Für die Gemeinde Altrip und die vielen Mitglieder der BIHN war der Besuch in Luxemburg ein besonderes Erlebnis, nicht zuletzt deshalb weil die EU-Kommission offensichtlich an der Seite der Poldergegner steht, was Dr. Günter Wilms in seiner Stellungnahme klar vermittelte. Er stützte die Ausführungen des Rechtsvertreters der Gemeinde Altrip, Wolfgang Baumann. Dabei berief er sich unter anderem auf die Aarhus-Konvention, ein im Juni 1998 unterzeichneter völkerrechtlicher Vertrag, der jeder Person Rechte im Umweltschutz zuschreibt. Die Rechte bestehen in der Information über Umweltfragen, in der Beteiligung an Verwaltungsverfahren zu Projekten mit Umweltauswirkungen sowie in der Möglichkeit, Klage gegen Umweltbeeinträchtigungen zu führen. Damit wird jedem Bürger das Recht auf Klage eingeräumt.
Der Europäische Gerichtshof hatte bereits im Mai 2011 der Bundesrepublik Deutschland eine herbe Absage erteilt. Damals hatte die Bundesregierung versucht, die Verbandsklage zu beschneiden. Das Gericht stellte klar, dass die Aarhus-Konvention und der EU-Mindeststandard eingehalten werden müssen. Die Richter in Luxemburg machten darüber hinaus deutlich, dass das deutsche Umweltrechtsbehelfsgesetz in seiner jetzigen Fassung die vom Europarecht garantierten Standards verletzt. Die Klage ins Rollen gebracht hatte damals der Umweltverband BUND.
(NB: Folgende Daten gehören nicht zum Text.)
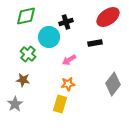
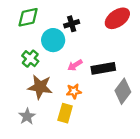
black rectangle: (95, 43) -> (103, 68), moved, size x1.5
brown star: (23, 80) -> (40, 87), moved, size x1.6
gray star: (15, 104) -> (27, 116), moved

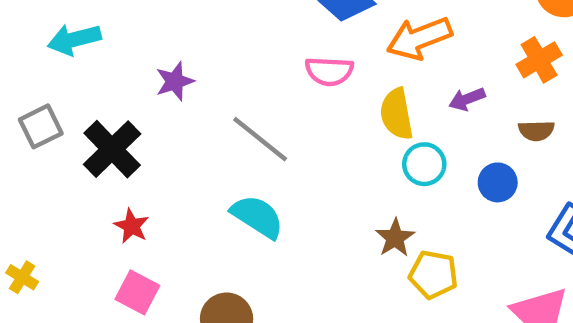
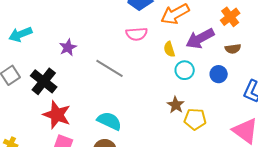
purple arrow: (467, 99) -> (200, 39), size x1.8
yellow semicircle: (397, 114) -> (169, 49), size x0.7
cyan semicircle: (257, 217) -> (109, 121), moved
red star: (132, 226) -> (57, 115), size x1.8

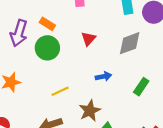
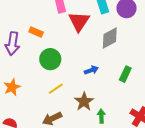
red triangle: (89, 39) -> (79, 21), moved, size x1.6
green circle: (47, 48) -> (50, 59), moved

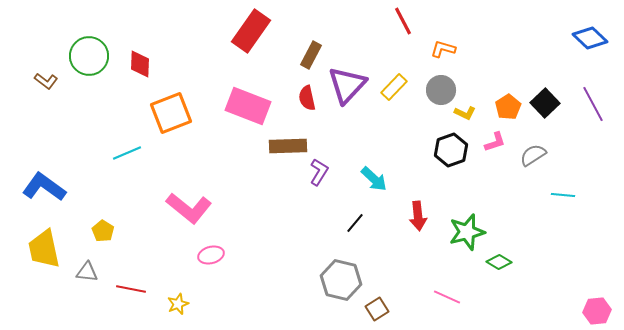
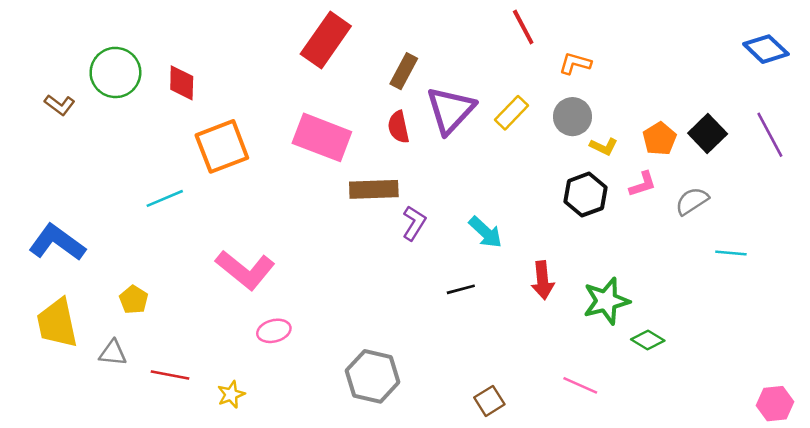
black line: (355, 223) -> (461, 289), turned 35
gray hexagon: (341, 280) -> (373, 376), moved

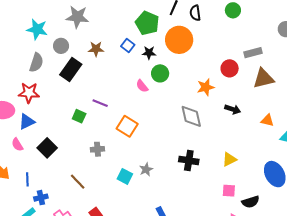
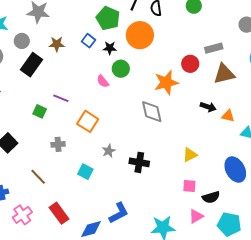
orange star: (206, 87) -> (166, 82), size x1.4
black arrow: (233, 109) -> (208, 107), moved
black cross: (189, 161) -> (139, 162), moved
gray star: (146, 169) -> (109, 151), moved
Im aktuellen Fall, das Vorabentscheidungsersuchen C-72/12 der Gemeinde Altrip mit zwei Privatklägern hatte lediglich Irland der Bundesrepublik den Rücken gestärkt. Die Argumente des Landes Rheinland-Pfalz und der BRD vertrat Rechtsanwältin Ariane Wiedmann, die nach ihren Ausführungen etliche Fragen von Generalanwalt Pedro Cruz Villalón beantworten musste, ebenso ihre irische Kollegin Eileen Creedon. Dass die Verhandlung so viele Besucher gelockt hatte, lag wohl auch daran, dass sich der Ausgang des Verfahrens auf alle 27 Mitgliedsstaaten der europäischen Union auswirken wird, begründete Wolfgang Bauer das Interesse und wertete die Haltung der EU-Kommission durchweg positiv: „ Das ist schon mal nicht schlecht". Mit einer Entscheidung rechnet er noch in diesem Jahr. Zuvor wird der Generalanwalt jedoch am 25. April dem Gericht unter Vorsitz von Präsidentin Rosario Silva de Lapuerta seine Anträge vorlegen. Sollte die Entscheidung zugunsten der Gemeinde Altrip ausfallen, musste das Oberverwaltungsgericht den Fall wieder an das Oberverwaltungsgericht in Koblenz verweisen, wo das Verfahren dann neu aufgerollt wird. Es bleibt also spannend.